First off, kudos to Anthony Recker on a three-run blast that essentially won the game for the Mets on Monday. Now onto why he needs to go.
It is a generally accepted idea that managers don’t expect great things from their backup catchers. What they need is someone who can handle the defense and who knows the pitching staff. Offensive production is usually just icing on the cake. But every cake needs some icing, otherwise it’s a muffin, and who wants that?
Recker has mostly been playing like a muffin. In short, he’s providing nearly zero offense when he plays, and that is just not good enough to keep the job. To be fair his defense at times has been great, but outside of his three RBI home run in Monday’s finale versus the Phillies, he’s been a black hole in the lineup for most of the season, and something has to change.
There has been some musing through the comments section about Recker’s struggles of late, but in case you aren’t a regular reader of those, here’s the scoop. Recker has had five starts since the All-Star break, has been on base once (Monday’s HR), and has six strikeouts. For the year, Recker has a .187/.224/.324 line. The home run yesterday, his big offensive threat, last came on July 6th, and before that April 16th. His strikeout rate stands at 31.7%, and his walk rate at 4.1% Those are muffin numbers, folks.
Meanwhile, Kevin Plawecki is getting it done in the minors. Yes, yes, the minors aren’t the majors. However, he is improving as a player at every level, and that’s what prospects do to earn a job. In Double-A Plawecki hit .326/.378/.487 in 58 games, with six homers and 43 RBI. At Triple-A, he currently has a .238/.319/.405 line. Not fantastic, but more importantly than those numbers is the fact that his K% actually went down from 10.8% to 9.6%, and his BB% went up from 6.4% to 9.6% since being called up to Las Vegas. Granted, it’s been only 26 games as of the writing of this article, but those are encouraging and sustainable numbers.
“Plawecki should hit for a high batting average, but he would be much more valuable if he worked deeper counts and sacrificed his contact rate for a higher
on-base percentage. Because he is so great at making contact, he often does so early in the count to avoid falling behind and striking out. If he laid off pitches he couldn’t drive, his OBP would rise and so would his offensive value.”
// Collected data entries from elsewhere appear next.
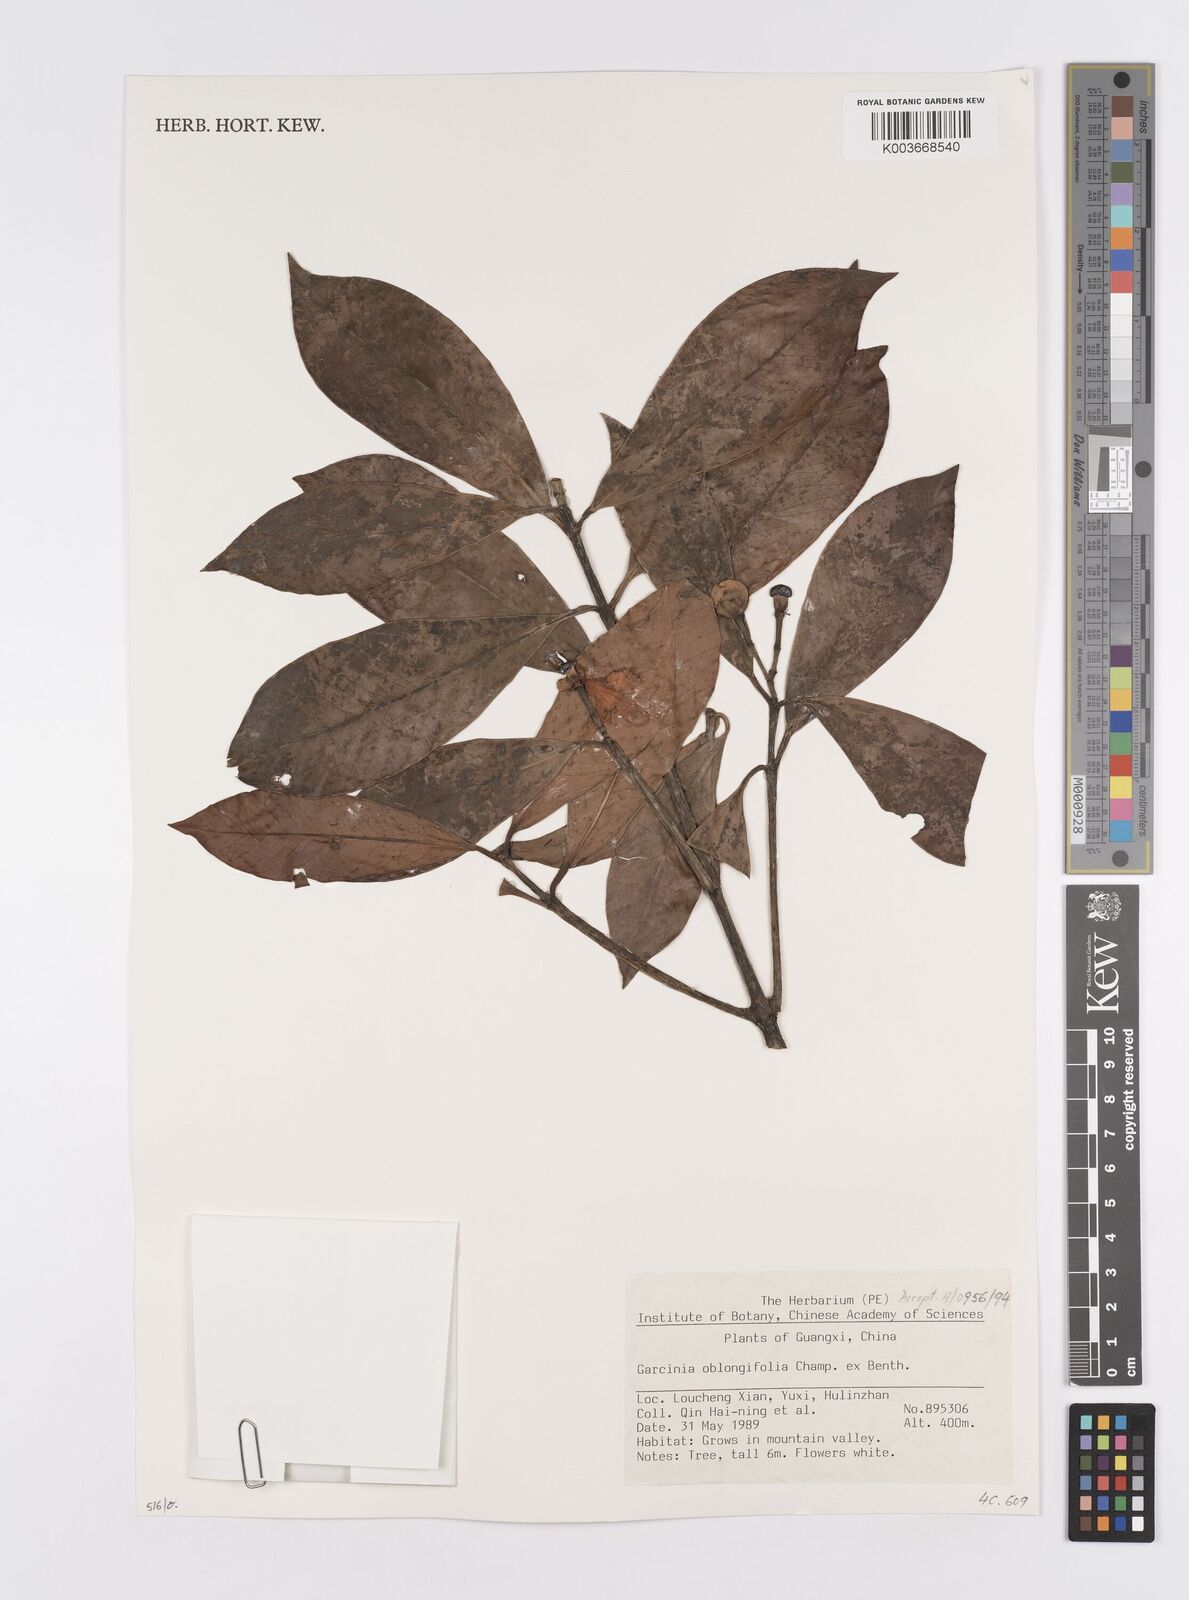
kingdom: Plantae
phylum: Tracheophyta
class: Magnoliopsida
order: Malpighiales
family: Clusiaceae
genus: Garcinia
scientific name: Garcinia oblongifolia
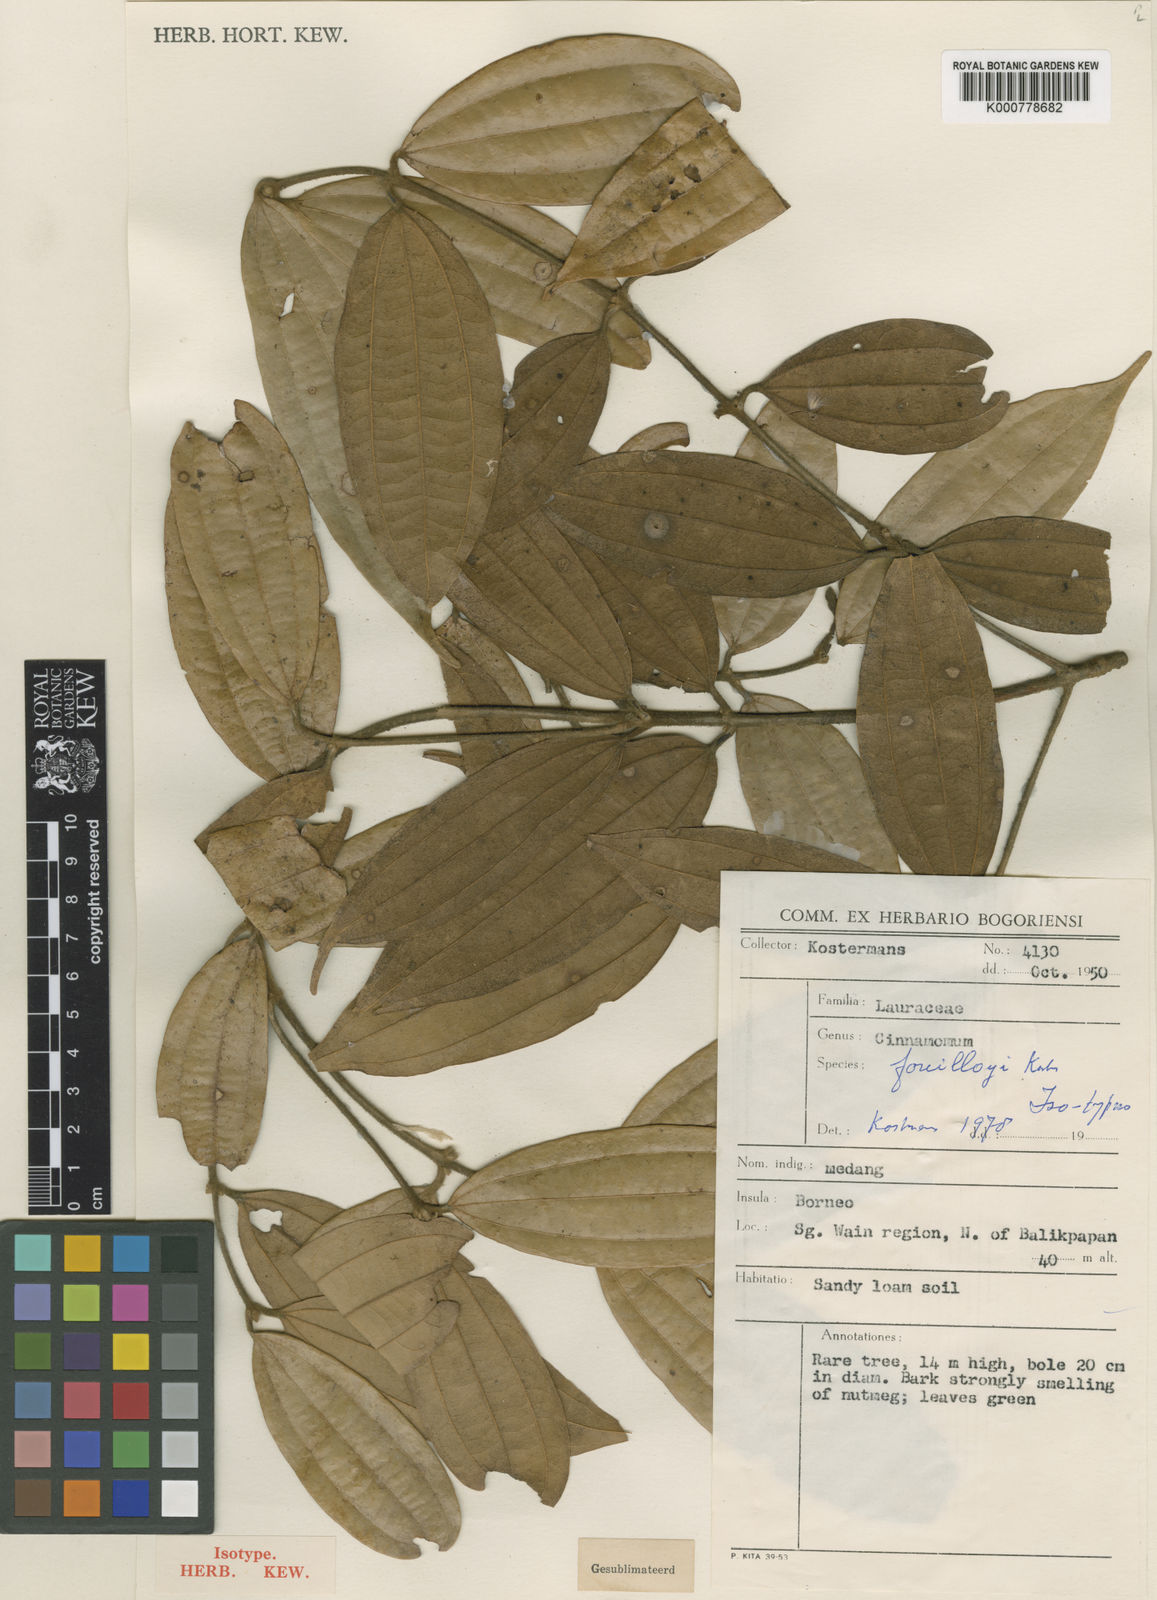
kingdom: Plantae
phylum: Tracheophyta
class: Magnoliopsida
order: Laurales
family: Lauraceae
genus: Cinnamomum
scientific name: Cinnamomum tahijanum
To this writer, that sounds like Plawecki could use a dose of Lucas Duda mojo. Duda was known as an on-base machine until he started being more aggressive at the plate this year. When he did, the power we Mets fans heard about so often was finally on display. He’s now driving the balls he can hit, out of the ballpark. Plawecki essentially needs to do that too, but by cutting down on slapping the ball around the yard. According to Plawecki’s spray chart from MLBfarm.com:
He’s a pull hitter when it comes to power, but he can put the ball in play just about everywhere on the field. This makes Plawecki a perfect candidate to be a backup catcher, because his natural instinct is to put the ball in play rather than take huge hacks that result in strikeouts. If he can refine that swing to aim for more pitches he can drive into the outfield, then he might even put some pressure on Travis d’Arnaud for the starting role. Either way, he’s the better option to play every few days behind the plate than Recker is at this point.
The knock on Plawecki is that his defense is far from superb. That same BR article stated his throwing arm is not great. However, if he can hit enough to compensate, not many will care. Ultimately Plawecki might be traded in order to bring in a shortstop or left fielder. Right now though, he has earned his playing time in the show. The Mets are starting to give their prospects more playing time at the highest level. Sandy Alderson might want to let Plawecki season a bit more at Triple-A, but sooner or later he deserves that call-up.
Now I just hope Recker doesn’t beat me up over that muffin remark.